- _Tarea asignada_:
Responde según el sermón sobre familias perfectas o familias felices:
(a) ¿A quién está dirigida la exhortación de Pablo, según el uso del término "hermanos"?
(b) ¿Cuántas veces usa el Apóstol la palabra “amados” en el pasaje citado?
(c) ¿Quién fue el único modelo de perfección?

- _Extracto del documento_:
Mensajes Escritos de Impacto

 

 

 

FAMILIAS PERFECTAS O FAMILIAS FELICES?

Rev. Samuel Rolón



En la epístola a los Filipenses 4:1-4, dice el Apóstol Pablo: “Así que, hermanos míos amados y deseados, gozo y corona mía, estad así firmes en el Señor, amados. Ruego a Evodia y a Síntique que sean de un mismo sentir en el Señor. Asimismo, te ruego también a ti, compañero fiel, que ayudes a ésta que combatieron juntamente conmigo en el evangelio, con Clemente también y los demás colaboradores míos, cuyos nombres están en el libro de la vida. Regocijaos, en el Señor siempre. Otra vez digo: ¡Regocijaos!”.



El uso del término "hermanos", en estos versículos, significa que la exhortación del apóstol Pablo está dirigida a una familia: la familia de Dios, es decir, los creyentes en Jesucristo. En efecto, nosotros no somos gente extraña, desconocida, desunida, o distanciada, por cuanto tenemos un mismo Dios y Padre que nos une con un vínculo indestructible. Así pues, la unidad, el amor, la comprensión y la hermandad deben prevalecer en el seno de esta familia divina.



La familia de Dios se compone así mismo de muchas familias humanas, que se reunen en un templo con un mismo y único propósito: adorar al Rey de reyes y Señor de señores. Cada familia humana está formada por un matrimonio y sus hijos, los cuales vienen a formar un hogar.



Ahora bien, a nosotros nos incumbe decidir si queremos ser familias perfectas o familias felices. Muchas veces, confundimos completamente los conceptos divinos con relación a nuestro hogar e, incluso, a la Iglesia de Jesucristo. Por consiguiente, ¿qué quiere Dios que seamos? ¿Familias perfectas o familias felices? ¿Matrimonios perfectos o felices? ¿Hogares perfectos u hogares felices?



En el pasaje citado, el Apóstol usa dos veces la palabra “amados” para referirse a la congregación en Filipo. Y es que el fundamento que permite el buen funcionamiento de un matrimonio y de una familia debe ser el amor. Este sentimiento precede la unión de dos seres humanos, y se va fortaleciendo conforme se va profundizando con el transcurso de los años.



De la misma forma, la Iglesia funciona como un cuerpo y como tal cualquiera de sus miembros no solamente es indispensable, sino que cuando falta es extrañado por los demás. Es menester que tengamos siempre presente una realidad: ninguno de nosotros es perfecto, ni tampoco exento de debilidades, por cuanto el único modelo de perfección fue nuestro amado Señor Jesucristo.



En las congregaciones pueden surgir todo tipo de choques y de rivalidades, porque, aunque somos hijos de Dios, seguimos siendo seres humanos que estamos lejos de ser modelos de perfección. Tampoco estamos todos en el mismo nivel de espiritualidad, de madurez y de progresión – por ejemplo, hay personas recién convertidas que maduran con mucha rapidez, otras más lentamente, pero también hay cristianos de toda la vida que todavía se encuentran en un estado de inmadurez casi total.

- _Datos mostrados_:

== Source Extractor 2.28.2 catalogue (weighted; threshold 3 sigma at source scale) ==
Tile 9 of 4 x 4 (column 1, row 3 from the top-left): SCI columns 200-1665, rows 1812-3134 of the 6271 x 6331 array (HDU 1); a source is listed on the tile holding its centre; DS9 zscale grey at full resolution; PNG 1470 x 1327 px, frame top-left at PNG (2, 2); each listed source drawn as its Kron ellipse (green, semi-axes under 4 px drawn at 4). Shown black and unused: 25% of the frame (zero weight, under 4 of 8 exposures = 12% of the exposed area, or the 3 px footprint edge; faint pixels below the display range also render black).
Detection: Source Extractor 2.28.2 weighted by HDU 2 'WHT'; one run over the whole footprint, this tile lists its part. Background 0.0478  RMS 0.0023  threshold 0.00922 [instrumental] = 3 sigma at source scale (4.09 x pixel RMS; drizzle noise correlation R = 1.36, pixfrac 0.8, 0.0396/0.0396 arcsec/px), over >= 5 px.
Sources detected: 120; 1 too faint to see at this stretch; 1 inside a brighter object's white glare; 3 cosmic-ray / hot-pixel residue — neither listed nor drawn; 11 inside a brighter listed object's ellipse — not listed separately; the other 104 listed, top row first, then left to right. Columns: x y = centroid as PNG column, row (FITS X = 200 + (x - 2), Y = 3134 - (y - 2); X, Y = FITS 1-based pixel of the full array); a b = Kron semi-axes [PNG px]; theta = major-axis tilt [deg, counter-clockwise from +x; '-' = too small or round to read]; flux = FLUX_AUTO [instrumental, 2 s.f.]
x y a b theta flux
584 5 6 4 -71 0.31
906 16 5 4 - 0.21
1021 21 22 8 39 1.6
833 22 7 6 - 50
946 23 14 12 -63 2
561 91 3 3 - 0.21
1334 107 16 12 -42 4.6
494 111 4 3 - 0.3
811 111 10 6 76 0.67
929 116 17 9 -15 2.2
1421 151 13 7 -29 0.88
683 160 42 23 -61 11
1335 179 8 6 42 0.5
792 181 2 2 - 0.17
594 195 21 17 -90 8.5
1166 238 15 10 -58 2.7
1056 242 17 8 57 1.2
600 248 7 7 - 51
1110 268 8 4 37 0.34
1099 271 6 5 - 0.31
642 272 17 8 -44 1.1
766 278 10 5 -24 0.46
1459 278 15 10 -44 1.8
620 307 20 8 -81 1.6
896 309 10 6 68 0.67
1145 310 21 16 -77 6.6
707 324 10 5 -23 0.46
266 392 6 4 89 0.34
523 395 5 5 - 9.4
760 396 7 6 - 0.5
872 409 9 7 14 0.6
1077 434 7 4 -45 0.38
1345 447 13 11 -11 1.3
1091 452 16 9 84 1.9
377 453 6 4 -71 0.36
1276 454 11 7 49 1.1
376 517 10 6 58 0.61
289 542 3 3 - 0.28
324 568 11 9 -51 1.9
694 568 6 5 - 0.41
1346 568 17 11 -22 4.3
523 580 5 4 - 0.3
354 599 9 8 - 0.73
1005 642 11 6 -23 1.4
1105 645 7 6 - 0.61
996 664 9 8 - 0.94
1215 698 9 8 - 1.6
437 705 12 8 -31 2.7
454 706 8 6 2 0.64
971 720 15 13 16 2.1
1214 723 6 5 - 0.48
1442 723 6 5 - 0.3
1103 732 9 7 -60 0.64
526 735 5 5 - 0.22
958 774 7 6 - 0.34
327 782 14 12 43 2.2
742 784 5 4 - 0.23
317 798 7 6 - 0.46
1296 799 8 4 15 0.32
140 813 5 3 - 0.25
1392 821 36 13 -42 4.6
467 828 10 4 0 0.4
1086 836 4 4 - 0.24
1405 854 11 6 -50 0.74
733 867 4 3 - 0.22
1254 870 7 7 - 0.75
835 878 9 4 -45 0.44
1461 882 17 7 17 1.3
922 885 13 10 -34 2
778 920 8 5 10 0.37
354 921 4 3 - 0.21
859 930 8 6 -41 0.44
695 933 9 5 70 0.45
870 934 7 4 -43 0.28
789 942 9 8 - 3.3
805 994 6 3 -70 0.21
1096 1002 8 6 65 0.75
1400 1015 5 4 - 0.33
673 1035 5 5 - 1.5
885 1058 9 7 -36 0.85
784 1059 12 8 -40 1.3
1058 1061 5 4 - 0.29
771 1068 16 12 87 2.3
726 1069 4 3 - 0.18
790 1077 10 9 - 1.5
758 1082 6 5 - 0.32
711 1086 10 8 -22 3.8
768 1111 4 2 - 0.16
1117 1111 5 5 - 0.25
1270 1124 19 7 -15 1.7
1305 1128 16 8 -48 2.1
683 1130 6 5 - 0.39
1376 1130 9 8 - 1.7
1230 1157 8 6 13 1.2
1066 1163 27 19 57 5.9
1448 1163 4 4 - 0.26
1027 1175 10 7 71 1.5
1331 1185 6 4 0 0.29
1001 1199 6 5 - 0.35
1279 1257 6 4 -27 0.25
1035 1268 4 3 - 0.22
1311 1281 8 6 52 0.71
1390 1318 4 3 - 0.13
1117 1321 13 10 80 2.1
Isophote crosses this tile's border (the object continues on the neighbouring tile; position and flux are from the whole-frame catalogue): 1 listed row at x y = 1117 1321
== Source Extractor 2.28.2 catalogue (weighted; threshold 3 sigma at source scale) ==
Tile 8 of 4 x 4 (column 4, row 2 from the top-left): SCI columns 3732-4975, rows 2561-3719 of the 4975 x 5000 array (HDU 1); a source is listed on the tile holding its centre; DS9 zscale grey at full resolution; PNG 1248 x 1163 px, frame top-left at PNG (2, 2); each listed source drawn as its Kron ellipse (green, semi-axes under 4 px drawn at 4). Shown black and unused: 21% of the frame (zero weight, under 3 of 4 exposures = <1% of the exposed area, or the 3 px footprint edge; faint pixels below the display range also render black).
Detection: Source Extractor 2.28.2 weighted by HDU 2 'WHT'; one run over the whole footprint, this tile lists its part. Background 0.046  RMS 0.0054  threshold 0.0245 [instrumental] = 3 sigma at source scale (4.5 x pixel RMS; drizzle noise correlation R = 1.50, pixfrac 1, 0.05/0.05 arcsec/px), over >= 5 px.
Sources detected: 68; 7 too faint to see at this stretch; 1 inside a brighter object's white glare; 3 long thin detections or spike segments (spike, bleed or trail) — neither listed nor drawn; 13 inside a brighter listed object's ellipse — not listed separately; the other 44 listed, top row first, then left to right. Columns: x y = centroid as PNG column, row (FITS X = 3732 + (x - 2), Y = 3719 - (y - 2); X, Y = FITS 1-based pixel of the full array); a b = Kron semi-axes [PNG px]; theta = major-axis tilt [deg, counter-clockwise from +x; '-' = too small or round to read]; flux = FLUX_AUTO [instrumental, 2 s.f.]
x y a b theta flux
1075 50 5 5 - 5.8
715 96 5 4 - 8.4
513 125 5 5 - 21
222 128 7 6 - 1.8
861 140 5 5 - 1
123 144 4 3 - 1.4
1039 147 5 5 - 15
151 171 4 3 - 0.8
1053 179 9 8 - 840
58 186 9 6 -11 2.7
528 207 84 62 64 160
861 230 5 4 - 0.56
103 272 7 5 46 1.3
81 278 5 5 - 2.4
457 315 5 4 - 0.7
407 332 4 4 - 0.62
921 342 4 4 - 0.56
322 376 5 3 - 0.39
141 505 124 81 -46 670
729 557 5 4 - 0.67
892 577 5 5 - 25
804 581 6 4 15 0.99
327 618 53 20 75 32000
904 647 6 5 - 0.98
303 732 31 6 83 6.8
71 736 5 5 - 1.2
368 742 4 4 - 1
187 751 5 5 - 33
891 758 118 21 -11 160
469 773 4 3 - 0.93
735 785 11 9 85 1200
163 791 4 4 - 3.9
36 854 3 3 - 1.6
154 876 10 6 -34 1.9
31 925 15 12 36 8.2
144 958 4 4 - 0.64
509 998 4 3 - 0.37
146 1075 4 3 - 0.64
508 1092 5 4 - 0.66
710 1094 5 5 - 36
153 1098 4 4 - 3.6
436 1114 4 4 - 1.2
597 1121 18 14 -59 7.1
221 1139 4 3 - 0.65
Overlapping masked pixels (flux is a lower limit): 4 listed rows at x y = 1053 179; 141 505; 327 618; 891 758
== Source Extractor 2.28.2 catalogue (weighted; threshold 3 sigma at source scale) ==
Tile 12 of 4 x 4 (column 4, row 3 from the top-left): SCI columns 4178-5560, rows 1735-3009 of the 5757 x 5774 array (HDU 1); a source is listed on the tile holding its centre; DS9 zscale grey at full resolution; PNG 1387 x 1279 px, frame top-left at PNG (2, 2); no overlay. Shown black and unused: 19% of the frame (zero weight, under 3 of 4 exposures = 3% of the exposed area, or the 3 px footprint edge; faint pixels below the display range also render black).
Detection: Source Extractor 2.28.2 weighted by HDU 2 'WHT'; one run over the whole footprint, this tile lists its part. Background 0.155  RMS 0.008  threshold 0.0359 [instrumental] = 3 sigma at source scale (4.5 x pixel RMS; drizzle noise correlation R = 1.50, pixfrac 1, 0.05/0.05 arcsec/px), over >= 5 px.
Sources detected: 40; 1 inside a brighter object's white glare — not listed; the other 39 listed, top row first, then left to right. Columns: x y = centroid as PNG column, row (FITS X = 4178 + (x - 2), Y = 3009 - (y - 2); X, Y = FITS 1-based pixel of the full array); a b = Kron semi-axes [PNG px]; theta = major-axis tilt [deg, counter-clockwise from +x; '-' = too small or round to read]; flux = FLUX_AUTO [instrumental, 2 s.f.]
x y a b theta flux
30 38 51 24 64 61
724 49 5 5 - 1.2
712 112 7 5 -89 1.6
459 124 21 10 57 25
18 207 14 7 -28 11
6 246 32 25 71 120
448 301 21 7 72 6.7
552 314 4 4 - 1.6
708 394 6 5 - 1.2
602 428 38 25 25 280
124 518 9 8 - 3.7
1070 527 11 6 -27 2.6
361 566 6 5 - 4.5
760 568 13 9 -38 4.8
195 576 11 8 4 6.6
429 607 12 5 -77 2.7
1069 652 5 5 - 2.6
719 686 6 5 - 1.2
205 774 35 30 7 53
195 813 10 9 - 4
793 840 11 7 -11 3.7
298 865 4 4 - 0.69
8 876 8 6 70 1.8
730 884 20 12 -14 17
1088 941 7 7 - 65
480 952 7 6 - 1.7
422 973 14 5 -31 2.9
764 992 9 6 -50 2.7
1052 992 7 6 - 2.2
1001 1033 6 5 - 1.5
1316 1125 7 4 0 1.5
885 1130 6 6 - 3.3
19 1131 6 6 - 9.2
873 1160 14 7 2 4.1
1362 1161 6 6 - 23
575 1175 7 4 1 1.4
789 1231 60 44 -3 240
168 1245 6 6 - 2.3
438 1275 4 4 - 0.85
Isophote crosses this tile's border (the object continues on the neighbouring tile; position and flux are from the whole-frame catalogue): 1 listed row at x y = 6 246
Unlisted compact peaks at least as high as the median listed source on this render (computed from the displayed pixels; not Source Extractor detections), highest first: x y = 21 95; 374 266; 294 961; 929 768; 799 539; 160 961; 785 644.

- _Respuesta completa_:
(a) A una familia, la familia de Dios, es decir, los creyentes en Jesucristo.
(b) Dos veces.
(c) Nuestro amado Señor Jesucristo.